■ GOAL OF THE EXERCISE:
Copy all of the material below line for line without any changes, leaving the pictures out of your copy.

## begin MATERIAL PROVIDED

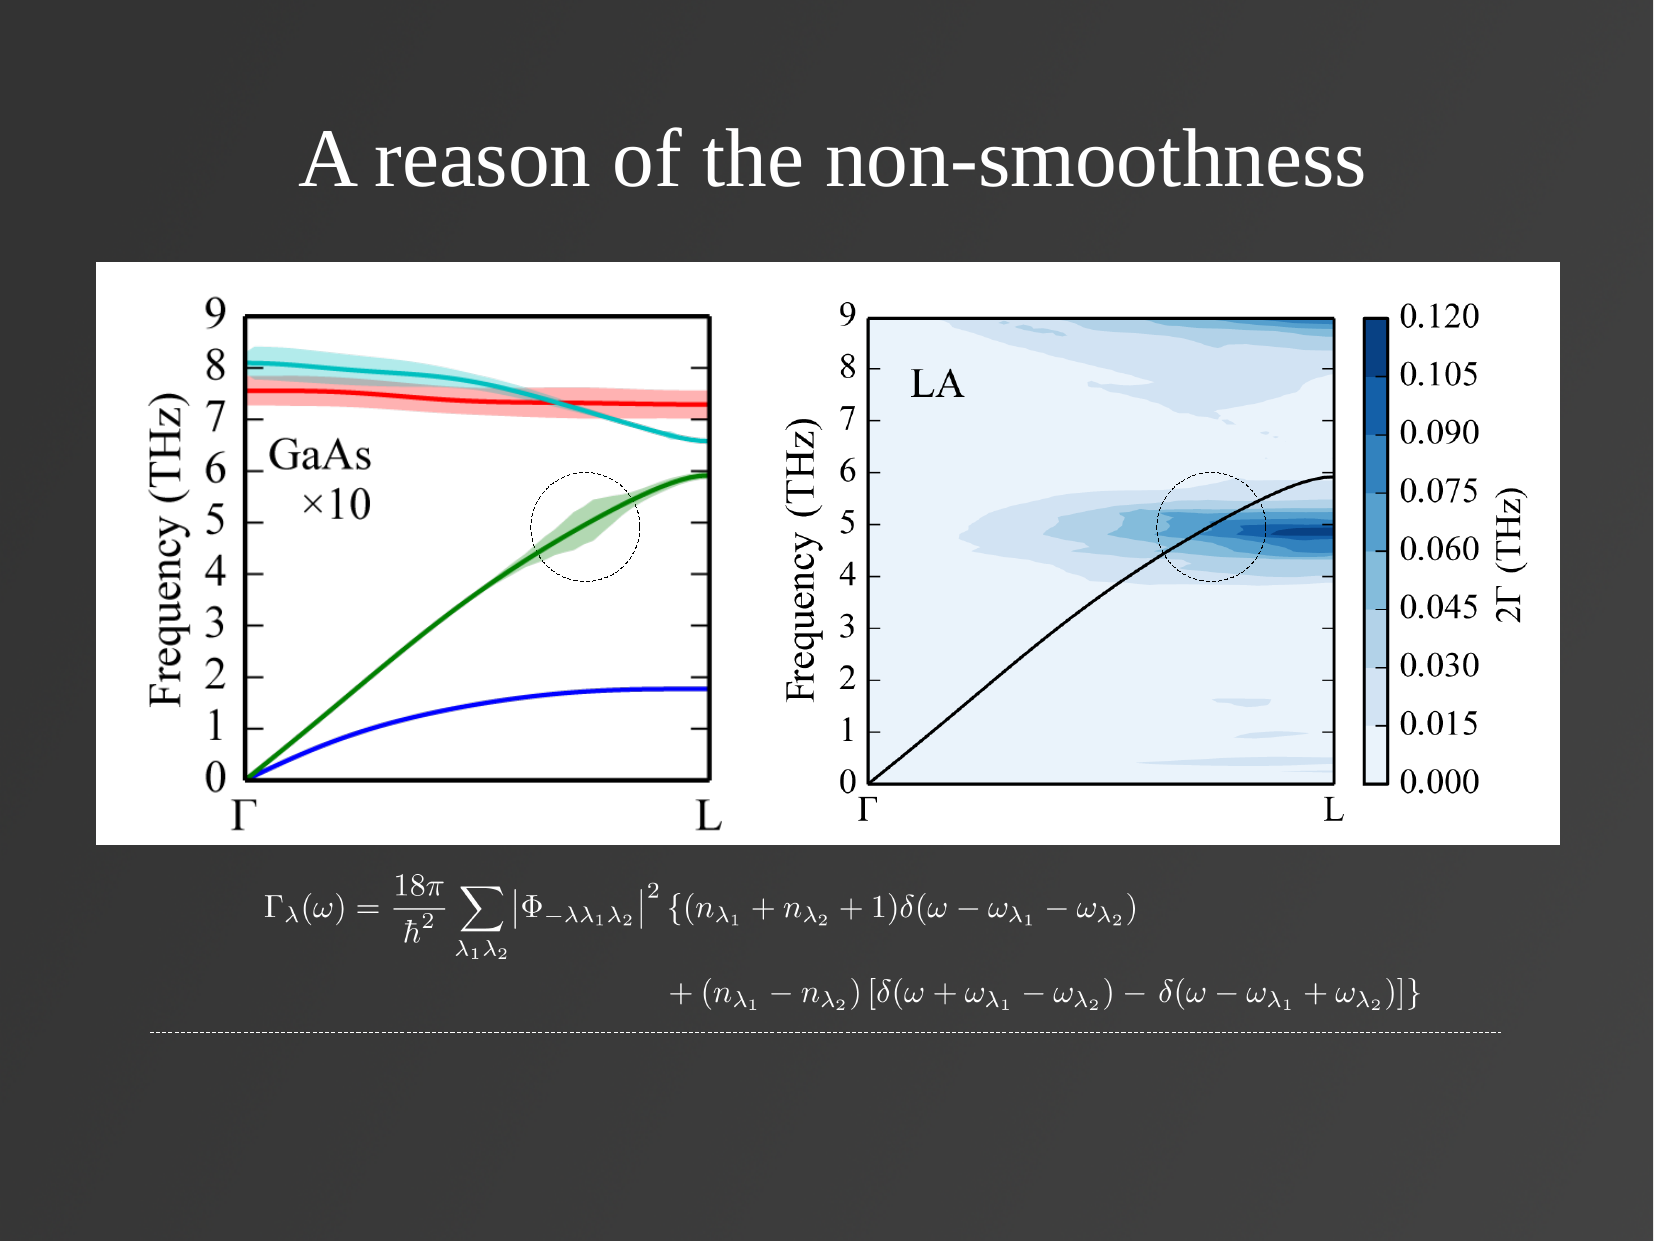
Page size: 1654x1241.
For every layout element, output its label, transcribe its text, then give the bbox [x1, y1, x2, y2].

text_box c [96, 262, 1560, 845]
picture [0, 0, 1654, 1241]
title A reason of the non-smoothness [89, 49, 1578, 257]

## end MATERIAL PROVIDED

■ RESPONSE TO THIS TASK:
Page size: 1654x1241.
For every layout element, output its label, transcribe its text, then give the bbox [x1, y1, x2, y2].

text_box c [96, 262, 1560, 845]
picture [0, 0, 1654, 1241]
title A reason of the non-smoothness [89, 49, 1578, 257]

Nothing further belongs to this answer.